Ok, so I have 5 cousins.... youngest is about 33 and the oldest is 45, add on their spouses which makes 10 adults and then add their kids.... they have 13 between them, the youngest is 3 and the oldest is 15.
So, I don't see them all as much as I would like to and DD doesn't get the opportunity to interact with all her cousins enough.
What could I do and on what kind of basis to bring us all together? Any inspiration would be appreciated.
Me - Kristi, 29
DD - Leia, July 5 2008
I luurrrrrve to lurk!
The winter holidays are always a nice time to gather with loved ones. If you don't want to do the actual holiday that you celebrate, then maybe all gather on a Sunday for a big potluck dinner the week before. The kids could exchange gifts or do a craft activity together to take home.

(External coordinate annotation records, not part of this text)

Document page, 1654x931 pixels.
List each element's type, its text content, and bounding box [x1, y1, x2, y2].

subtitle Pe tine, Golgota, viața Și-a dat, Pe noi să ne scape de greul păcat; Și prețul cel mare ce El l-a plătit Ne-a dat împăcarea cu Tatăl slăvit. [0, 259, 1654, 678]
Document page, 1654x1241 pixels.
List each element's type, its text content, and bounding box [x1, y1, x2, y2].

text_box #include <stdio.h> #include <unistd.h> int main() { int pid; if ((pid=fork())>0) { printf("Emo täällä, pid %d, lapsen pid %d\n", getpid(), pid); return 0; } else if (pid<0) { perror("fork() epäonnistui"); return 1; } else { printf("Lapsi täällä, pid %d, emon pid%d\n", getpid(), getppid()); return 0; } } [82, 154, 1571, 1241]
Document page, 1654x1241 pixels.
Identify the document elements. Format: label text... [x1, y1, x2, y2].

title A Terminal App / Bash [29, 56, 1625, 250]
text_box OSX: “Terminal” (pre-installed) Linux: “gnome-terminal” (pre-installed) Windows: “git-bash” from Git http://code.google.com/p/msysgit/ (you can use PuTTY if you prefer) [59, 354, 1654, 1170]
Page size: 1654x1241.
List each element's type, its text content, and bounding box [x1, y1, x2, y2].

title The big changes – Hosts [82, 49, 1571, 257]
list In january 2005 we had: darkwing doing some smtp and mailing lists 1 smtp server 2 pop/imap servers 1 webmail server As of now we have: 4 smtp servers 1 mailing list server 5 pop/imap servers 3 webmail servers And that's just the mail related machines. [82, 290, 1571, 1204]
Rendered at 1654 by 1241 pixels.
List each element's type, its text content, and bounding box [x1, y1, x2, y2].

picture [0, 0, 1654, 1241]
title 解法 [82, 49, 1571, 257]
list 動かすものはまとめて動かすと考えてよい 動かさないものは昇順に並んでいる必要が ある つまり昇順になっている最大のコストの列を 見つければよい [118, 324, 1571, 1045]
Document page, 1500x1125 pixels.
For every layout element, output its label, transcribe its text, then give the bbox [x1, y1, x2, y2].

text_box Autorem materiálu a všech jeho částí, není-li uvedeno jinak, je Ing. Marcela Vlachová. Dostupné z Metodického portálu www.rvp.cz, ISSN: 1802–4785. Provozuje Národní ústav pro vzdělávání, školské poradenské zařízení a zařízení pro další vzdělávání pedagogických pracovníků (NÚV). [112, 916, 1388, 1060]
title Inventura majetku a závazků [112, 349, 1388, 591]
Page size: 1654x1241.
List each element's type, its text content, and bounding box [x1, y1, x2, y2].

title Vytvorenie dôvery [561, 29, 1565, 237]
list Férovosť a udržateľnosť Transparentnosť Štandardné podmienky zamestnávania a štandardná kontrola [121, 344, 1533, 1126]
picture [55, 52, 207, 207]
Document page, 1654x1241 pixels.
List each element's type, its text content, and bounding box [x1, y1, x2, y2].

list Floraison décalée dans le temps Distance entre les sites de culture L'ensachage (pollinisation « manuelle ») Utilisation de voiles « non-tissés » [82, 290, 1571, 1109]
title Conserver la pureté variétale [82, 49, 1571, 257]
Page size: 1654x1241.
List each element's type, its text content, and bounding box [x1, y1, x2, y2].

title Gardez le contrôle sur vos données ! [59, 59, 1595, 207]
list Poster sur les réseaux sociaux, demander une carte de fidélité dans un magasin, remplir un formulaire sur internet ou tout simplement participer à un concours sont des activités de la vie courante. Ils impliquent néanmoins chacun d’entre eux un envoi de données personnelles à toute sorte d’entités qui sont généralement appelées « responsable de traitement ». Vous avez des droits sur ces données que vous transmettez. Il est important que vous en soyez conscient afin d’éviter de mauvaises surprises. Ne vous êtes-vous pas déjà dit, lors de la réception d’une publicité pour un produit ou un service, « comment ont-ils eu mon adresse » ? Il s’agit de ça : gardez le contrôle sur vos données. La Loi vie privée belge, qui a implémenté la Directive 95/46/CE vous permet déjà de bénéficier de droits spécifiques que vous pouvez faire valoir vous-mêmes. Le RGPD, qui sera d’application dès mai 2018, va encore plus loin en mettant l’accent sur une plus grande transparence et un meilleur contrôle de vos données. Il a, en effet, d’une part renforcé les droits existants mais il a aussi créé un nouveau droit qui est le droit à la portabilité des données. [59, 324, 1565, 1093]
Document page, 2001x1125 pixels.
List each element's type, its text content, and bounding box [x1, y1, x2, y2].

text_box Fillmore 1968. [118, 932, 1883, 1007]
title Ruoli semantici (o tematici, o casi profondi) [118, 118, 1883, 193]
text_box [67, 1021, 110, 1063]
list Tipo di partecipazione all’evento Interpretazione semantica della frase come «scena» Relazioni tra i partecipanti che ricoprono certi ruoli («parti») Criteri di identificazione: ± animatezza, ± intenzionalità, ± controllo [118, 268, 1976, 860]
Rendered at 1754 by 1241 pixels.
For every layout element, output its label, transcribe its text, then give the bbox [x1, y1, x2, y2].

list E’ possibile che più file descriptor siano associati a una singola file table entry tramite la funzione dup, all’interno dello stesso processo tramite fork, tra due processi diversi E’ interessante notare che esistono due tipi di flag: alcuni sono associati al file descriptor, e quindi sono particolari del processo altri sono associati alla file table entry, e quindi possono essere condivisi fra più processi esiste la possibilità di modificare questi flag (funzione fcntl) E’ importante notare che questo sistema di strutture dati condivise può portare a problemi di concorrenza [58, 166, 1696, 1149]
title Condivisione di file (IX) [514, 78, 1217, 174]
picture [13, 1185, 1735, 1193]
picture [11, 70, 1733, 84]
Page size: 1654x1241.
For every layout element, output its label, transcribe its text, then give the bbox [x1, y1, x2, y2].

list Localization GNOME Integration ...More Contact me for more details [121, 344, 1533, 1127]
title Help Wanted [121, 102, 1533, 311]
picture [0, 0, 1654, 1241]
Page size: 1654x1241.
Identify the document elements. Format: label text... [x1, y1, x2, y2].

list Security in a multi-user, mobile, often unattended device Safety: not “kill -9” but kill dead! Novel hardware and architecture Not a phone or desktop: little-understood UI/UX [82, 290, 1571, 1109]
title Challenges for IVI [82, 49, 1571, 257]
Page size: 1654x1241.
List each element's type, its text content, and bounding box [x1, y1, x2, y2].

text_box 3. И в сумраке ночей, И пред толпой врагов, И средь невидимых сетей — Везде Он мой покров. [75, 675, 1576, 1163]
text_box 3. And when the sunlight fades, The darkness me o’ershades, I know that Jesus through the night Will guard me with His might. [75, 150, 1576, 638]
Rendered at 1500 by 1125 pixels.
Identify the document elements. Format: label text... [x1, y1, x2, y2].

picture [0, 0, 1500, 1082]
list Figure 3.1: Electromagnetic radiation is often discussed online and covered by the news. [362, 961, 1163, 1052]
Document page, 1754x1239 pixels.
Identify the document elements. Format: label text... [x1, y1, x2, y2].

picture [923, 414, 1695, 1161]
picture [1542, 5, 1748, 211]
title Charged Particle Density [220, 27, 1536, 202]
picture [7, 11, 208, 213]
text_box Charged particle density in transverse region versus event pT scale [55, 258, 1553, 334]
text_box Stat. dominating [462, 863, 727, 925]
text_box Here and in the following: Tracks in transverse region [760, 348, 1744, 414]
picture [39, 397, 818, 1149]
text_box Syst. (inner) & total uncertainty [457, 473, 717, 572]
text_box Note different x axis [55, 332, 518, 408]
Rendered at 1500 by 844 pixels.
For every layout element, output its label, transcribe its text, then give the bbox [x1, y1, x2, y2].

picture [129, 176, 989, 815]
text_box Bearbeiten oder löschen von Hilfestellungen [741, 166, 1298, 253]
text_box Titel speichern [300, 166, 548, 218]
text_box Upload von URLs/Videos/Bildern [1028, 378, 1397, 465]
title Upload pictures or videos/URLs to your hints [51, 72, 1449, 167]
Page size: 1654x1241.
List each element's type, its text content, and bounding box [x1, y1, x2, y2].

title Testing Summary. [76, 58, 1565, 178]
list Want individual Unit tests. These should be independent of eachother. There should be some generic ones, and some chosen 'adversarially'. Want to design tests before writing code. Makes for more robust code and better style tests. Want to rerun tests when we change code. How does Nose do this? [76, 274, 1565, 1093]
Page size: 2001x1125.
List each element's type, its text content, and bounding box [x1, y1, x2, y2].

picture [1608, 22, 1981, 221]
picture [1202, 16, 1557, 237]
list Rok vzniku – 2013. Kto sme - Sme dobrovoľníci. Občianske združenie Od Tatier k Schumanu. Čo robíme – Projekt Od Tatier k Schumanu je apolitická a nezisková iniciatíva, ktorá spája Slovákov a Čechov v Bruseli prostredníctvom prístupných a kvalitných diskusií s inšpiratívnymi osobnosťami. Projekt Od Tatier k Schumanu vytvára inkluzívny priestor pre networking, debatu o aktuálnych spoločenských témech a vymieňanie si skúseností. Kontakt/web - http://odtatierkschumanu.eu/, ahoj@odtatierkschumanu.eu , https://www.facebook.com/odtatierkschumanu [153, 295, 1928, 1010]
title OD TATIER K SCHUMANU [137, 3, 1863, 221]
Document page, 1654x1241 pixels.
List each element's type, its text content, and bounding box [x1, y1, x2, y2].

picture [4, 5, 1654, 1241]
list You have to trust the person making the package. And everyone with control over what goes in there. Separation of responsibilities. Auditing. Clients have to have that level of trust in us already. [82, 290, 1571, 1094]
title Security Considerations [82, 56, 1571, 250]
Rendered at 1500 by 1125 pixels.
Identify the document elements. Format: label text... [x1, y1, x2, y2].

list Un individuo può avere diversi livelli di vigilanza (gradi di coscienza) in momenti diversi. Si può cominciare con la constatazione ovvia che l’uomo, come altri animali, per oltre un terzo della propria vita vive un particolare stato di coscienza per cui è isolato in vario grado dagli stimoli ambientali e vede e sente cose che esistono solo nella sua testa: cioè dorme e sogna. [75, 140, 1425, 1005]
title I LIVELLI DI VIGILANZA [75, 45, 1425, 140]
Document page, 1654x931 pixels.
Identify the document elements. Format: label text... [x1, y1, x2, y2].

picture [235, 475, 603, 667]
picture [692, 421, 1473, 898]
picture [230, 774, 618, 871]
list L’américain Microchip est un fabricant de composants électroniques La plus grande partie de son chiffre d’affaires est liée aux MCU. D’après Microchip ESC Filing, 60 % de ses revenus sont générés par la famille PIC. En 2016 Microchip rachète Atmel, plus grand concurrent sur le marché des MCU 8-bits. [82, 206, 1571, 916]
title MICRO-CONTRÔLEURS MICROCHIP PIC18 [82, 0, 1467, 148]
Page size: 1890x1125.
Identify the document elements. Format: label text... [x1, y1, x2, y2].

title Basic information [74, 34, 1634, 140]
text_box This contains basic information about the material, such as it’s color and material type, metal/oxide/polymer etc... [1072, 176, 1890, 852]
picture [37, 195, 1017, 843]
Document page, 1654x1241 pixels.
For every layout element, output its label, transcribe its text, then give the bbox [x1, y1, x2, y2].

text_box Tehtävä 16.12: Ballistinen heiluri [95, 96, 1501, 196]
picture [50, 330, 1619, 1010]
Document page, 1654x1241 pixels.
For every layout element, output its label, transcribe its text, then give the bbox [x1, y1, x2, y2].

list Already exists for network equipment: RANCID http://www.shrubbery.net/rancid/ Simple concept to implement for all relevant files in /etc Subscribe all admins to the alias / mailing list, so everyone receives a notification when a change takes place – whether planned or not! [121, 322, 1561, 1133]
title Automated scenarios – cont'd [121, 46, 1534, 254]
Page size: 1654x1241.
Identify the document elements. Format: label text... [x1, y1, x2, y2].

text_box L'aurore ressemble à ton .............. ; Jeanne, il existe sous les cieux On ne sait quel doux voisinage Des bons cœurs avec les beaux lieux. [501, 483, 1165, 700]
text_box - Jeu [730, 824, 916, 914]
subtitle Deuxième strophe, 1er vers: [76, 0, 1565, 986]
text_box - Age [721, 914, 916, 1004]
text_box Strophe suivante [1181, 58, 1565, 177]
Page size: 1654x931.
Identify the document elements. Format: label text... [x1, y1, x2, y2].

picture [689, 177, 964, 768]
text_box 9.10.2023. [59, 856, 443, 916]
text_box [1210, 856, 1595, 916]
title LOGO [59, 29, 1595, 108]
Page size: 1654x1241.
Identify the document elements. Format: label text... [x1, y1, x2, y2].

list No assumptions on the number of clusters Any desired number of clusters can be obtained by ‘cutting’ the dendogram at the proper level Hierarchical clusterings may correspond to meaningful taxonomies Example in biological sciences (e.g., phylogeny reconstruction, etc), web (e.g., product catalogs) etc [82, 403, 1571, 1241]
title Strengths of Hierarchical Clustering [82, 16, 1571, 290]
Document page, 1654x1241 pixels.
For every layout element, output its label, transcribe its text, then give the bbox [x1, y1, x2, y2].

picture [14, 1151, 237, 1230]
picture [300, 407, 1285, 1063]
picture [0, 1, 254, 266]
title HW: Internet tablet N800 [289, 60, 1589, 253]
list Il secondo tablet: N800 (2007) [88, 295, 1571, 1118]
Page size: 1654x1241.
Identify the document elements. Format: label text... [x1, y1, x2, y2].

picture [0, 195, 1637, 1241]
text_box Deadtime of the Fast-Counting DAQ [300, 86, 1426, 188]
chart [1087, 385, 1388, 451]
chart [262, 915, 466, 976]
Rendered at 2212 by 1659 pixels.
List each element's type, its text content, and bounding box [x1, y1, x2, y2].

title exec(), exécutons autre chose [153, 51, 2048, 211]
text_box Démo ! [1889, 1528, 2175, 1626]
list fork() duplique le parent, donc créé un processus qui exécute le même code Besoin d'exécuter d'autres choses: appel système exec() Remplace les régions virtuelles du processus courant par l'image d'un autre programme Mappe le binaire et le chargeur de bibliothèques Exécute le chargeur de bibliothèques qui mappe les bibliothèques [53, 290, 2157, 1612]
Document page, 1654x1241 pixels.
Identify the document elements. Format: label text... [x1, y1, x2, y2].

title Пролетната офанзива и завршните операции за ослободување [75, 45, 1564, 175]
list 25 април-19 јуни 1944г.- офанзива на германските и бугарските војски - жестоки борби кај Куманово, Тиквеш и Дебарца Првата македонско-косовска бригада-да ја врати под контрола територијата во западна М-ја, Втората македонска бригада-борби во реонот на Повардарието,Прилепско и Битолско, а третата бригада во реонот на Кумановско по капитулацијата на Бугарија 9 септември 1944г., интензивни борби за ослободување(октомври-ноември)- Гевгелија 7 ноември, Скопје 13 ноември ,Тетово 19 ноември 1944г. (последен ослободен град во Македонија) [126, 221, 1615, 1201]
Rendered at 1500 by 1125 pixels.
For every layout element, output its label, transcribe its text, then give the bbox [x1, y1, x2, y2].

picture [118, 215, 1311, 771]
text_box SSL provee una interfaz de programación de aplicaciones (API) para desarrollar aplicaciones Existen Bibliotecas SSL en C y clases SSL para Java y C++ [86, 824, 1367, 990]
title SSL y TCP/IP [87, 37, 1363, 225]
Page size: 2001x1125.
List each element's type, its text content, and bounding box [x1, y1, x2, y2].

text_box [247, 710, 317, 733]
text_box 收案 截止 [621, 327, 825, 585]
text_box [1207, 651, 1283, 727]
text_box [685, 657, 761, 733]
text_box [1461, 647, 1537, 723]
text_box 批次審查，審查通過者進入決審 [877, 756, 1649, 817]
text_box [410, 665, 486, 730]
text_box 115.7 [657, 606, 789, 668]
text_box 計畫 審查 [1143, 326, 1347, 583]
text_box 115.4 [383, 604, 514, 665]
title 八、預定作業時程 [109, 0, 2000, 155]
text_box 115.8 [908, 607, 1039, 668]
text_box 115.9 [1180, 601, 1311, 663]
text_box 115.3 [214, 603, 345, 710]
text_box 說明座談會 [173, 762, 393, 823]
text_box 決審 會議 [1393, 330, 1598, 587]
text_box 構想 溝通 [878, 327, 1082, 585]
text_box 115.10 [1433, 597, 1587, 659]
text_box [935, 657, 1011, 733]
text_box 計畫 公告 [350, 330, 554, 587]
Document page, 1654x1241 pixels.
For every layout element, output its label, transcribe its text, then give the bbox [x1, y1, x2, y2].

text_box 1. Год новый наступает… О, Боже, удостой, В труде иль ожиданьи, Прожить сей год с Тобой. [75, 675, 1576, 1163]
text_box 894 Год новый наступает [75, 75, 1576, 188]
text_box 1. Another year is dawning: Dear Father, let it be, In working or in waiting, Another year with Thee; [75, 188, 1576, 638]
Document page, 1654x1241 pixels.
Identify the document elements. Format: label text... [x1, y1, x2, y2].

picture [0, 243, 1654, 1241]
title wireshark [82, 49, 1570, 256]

Another idea is a family camping trip. A lot of place you can reserve a larger site for a group. The adults can alternate cooking, cleanup, and child-minding so no one has too much work to do.
David Letterman is retiring. Such great memories of watching him over the past thirty-two years!
We deal with that same scenario and now, our family is so scattered that it definitely is a challenge. We do gather together for holidays (almost everyone makes it for Christmas) and then smaller groups get together throughout the year when we are able.
Ways that I've helped my kids develop a relationship with their cousins is through both online communications (use Skype) or now, some of the older cousins text, email, use social media to stay in touch. With Leia's age, maybe have her make a card and include a recent pic of herself to send. You'll be teaching letter writing skills (fast becoming a lost art) and ask her cousins to respond in kind. Think of them being pen pals! (This can happen even if they are only across town but you still can't get together often.)
I know that my children are unlikely to have the same type of close bond that I had with my own cousins as we gathered together weekly, many of us attended school together, played sports together, etc. Still - family relationships can remain valuable and kudos to you for trying!